9. One-page Overview
We derive that the ubiquitous token-level policy gradient is a first-order approximation of the desired sequence-level objective. The approximation stays valid only while (i) training logits stay close to inference logits and (ii) the rollout policy remains near the current policy. Empirically, three fixes keep these gaps small:
- ❀
Token Importance Sampling removes engine-level discrepancy - ❀
PPO clipping caps policy staleness introduced by mini-batch re-use - ❀
Routing Replay (R2/R3) neutralises expert-routing drift in MoE models
Extensive 30B-MoE experiments (300k GPU h) show that runs equipped with the full stabilising suite consistently reach 0.77 accuracy on competition-math benchmarks and survive >5k steps, whereas ablated variants collapse within hundreds of steps. Once stability is achieved, final performance becomes independent of cold-start origin, suggesting that engineering effort should focus on robust RL implementation rather than perfect initialisation.
10. FAQ
Q1: Can I just increase batch size to solve the variance problem?
A: No — sequence likelihood ratio range grows exponentially with length; batch size only linearly reduces variance.

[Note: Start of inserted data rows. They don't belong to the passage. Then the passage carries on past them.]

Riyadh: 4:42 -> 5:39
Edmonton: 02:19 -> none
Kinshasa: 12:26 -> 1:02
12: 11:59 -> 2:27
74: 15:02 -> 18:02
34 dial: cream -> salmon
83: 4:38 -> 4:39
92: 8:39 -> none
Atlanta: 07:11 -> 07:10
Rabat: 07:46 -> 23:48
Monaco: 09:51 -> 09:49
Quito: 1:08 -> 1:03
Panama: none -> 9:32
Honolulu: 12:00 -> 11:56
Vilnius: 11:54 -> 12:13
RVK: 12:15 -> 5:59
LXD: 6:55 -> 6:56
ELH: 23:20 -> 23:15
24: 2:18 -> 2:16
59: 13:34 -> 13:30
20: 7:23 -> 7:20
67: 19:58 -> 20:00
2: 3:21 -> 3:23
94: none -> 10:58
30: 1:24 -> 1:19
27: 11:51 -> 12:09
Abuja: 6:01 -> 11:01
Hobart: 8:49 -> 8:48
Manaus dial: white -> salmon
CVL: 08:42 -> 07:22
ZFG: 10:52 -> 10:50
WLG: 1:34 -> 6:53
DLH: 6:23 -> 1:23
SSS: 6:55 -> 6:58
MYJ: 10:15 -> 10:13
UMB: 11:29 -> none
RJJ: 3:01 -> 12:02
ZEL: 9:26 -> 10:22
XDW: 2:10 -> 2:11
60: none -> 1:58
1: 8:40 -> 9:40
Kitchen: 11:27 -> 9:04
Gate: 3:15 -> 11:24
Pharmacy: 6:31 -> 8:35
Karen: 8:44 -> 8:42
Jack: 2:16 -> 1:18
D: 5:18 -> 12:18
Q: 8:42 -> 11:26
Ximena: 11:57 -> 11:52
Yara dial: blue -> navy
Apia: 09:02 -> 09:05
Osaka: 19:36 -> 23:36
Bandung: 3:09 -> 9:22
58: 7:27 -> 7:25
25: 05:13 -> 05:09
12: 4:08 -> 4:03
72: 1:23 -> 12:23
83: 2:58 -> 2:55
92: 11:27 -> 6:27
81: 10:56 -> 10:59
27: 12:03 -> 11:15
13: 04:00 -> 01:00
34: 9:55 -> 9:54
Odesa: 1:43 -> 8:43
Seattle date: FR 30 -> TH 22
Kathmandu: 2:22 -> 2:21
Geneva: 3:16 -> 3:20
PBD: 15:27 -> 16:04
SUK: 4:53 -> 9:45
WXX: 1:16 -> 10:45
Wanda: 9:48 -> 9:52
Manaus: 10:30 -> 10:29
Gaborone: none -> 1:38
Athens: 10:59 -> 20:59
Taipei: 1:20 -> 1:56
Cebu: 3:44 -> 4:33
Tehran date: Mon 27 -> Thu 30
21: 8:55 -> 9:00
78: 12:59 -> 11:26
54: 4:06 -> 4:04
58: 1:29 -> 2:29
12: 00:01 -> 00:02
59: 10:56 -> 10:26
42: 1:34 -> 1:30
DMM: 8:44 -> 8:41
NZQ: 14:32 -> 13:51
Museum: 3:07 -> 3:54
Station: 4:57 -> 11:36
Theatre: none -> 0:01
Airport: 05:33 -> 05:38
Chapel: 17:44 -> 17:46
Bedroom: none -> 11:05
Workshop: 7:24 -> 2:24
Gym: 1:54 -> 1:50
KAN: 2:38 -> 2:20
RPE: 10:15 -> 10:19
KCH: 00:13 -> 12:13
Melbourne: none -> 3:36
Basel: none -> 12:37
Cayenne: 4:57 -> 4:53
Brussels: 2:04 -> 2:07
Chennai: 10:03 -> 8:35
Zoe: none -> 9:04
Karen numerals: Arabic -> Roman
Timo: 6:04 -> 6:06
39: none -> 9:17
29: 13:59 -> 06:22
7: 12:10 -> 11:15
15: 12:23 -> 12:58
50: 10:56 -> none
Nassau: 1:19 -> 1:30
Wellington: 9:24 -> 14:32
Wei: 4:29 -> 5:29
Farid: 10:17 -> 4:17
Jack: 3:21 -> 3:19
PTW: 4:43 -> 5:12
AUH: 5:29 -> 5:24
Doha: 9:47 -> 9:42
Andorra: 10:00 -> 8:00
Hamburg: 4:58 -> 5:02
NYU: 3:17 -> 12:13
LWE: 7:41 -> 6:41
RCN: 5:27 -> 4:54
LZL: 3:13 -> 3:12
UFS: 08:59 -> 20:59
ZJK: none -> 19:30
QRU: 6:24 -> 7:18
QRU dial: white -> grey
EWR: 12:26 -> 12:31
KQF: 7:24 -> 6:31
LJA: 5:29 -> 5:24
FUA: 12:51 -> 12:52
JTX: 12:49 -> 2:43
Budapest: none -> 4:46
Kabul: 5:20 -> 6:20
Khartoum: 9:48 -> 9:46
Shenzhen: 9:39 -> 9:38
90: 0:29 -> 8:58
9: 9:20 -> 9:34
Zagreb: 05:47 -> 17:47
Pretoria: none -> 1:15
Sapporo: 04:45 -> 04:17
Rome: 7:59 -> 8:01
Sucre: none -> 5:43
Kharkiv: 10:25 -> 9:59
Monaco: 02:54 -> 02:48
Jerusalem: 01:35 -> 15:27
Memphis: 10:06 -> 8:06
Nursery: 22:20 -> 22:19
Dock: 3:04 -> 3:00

Q2: Is clipping alone sufficient for MoE models?
A: Clipping handles staleness but not expert-routing discrepancy; you still need Routing Replay for heavy off-policy updates.
Q3: Do I need R3 for pure on-policy training?
A: No. R3 slightly hurts performance in the N=1 regime; use it only once N≥4.
Q4: Why not use value-based PPO?
A: Reliable per-token value estimates are hard for sparse sequence rewards; the paper found variance even higher.
Q5: Which ε values worked best?
A: ε_low=0.2, ε_high=0.27 were stable across all off-policy factors tested.
Q6: How do I detect collapse early?
A: Watch entropy <0.25 or KL(μ‖π_old)>0.01; both foreshadow divergence within ~100 steps.
Q7: Does length normalisation help?
A: It breaks the first-order equality; the paper shows −0.1 accuracy drop versus un-normalised loss.
Q8: Is the recipe specific to math tasks?
A: The theory is task-agnostic; math was chosen for clean binary rewards, but the stabilising mechanisms apply to any sequence-level reward.